§ **WHAT IS EXPECTED**: Rewrite the lines of the entries starting with the line with "than we expected." and going on through the line with "Crystal Palace", replacing "specialists" with "technicians" and leaving everything else unchanged.

§ **RECORDS TO USE**:

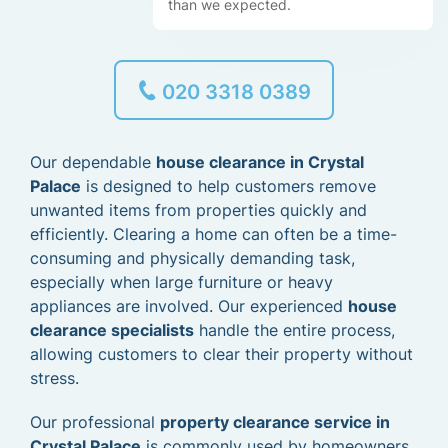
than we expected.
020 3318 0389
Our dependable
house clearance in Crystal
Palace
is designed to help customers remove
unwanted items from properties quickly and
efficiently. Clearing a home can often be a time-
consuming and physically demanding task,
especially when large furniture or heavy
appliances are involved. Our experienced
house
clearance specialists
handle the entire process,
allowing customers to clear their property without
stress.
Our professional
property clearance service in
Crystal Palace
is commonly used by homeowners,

==

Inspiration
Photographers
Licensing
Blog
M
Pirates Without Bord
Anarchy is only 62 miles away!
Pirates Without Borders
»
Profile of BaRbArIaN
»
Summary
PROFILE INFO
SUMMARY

§ **SOLVED EXERCISE**:
than we expected.
020 3318 0389
Our dependable
house clearance in Crystal
Palace
is designed to help customers remove
unwanted items from properties quickly and
efficiently. Clearing a home can often be a time-
consuming and physically demanding task,
especially when large furniture or heavy
appliances are involved. Our experienced
house
clearance technicians
handle the entire process,
allowing customers to clear their property without
stress.
Our professional
property clearance service in
Crystal Palace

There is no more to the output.